[EXERCISE INPUT]
::::::::
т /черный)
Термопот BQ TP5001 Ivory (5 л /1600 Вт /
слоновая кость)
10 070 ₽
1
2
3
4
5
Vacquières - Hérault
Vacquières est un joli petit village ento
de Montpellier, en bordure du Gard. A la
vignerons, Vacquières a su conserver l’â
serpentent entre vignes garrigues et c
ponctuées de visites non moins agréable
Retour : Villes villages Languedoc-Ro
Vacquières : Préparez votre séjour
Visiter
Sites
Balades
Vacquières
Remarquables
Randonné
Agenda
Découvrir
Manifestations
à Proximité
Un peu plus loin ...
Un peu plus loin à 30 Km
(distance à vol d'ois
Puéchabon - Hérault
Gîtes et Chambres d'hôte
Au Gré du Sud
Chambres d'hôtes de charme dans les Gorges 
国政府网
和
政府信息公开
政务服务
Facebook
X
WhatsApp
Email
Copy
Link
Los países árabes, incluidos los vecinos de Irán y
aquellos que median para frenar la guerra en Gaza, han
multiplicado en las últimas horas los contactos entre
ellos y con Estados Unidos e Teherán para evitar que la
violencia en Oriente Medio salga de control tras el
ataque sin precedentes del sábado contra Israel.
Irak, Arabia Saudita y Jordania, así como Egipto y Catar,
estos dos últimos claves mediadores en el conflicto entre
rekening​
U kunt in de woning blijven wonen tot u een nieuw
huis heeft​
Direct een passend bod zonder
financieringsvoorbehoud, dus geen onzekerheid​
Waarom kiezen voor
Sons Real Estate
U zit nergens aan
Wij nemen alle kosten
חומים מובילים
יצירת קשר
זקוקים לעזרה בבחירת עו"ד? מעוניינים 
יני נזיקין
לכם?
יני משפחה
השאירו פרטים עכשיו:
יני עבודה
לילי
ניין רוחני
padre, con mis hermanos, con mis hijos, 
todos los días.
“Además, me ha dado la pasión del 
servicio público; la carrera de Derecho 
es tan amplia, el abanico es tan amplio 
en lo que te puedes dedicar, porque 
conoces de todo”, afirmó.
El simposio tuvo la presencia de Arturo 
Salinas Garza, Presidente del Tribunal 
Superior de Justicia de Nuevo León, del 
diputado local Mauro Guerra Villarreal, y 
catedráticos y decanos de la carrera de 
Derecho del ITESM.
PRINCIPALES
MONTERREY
::::::::
[WHAT YOU ARE ASKED TO DO]
Exactly as given, please retype all the entries.

[TASK RESPONSE]
т /черный)
Термопот BQ TP5001 Ivory (5 л /1600 Вт /
слоновая кость)
10 070 ₽
1
2
3
4
5
Vacquières - Hérault
Vacquières est un joli petit village ento
de Montpellier, en bordure du Gard. A la
vignerons, Vacquières a su conserver l’â
serpentent entre vignes garrigues et c
ponctuées de visites non moins agréable
Retour : Villes villages Languedoc-Ro
Vacquières : Préparez votre séjour
Visiter
Sites
Balades
Vacquières
Remarquables
Randonné
Agenda
Découvrir
Manifestations
à Proximité
Un peu plus loin ...
Un peu plus loin à 30 Km
(distance à vol d'ois
Puéchabon - Hérault
Gîtes et Chambres d'hôte
Au Gré du Sud
Chambres d'hôtes de charme dans les Gorges 
国政府网
和
政府信息公开
政务服务
Facebook
X
WhatsApp
Email
Copy
Link
Los países árabes, incluidos los vecinos de Irán y
aquellos que median para frenar la guerra en Gaza, han
multiplicado en las últimas horas los contactos entre
ellos y con Estados Unidos e Teherán para evitar que la
violencia en Oriente Medio salga de control tras el
ataque sin precedentes del sábado contra Israel.
Irak, Arabia Saudita y Jordania, así como Egipto y Catar,
estos dos últimos claves mediadores en el conflicto entre
rekening​
U kunt in de woning blijven wonen tot u een nieuw
huis heeft​
Direct een passend bod zonder
financieringsvoorbehoud, dus geen onzekerheid​
Waarom kiezen voor
Sons Real Estate
U zit nergens aan
Wij nemen alle kosten
חומים מובילים
יצירת קשר
זקוקים לעזרה בבחירת עו"ד? מעוניינים 
יני נזיקין
לכם?
יני משפחה
השאירו פרטים עכשיו:
יני עבודה
לילי
ניין רוחני
padre, con mis hermanos, con mis hijos, 
todos los días.
“Además, me ha dado la pasión del 
servicio público; la carrera de Derecho 
es tan amplia, el abanico es tan amplio 
en lo que te puedes dedicar, porque 
conoces de todo”, afirmó.
El simposio tuvo la presencia de Arturo 
Salinas Garza, Presidente del Tribunal 
Superior de Justicia de Nuevo León, del 
diputado local Mauro Guerra Villarreal, y 
catedráticos y decanos de la carrera de 
Derecho del ITESM.
PRINCIPALES
MONTERREY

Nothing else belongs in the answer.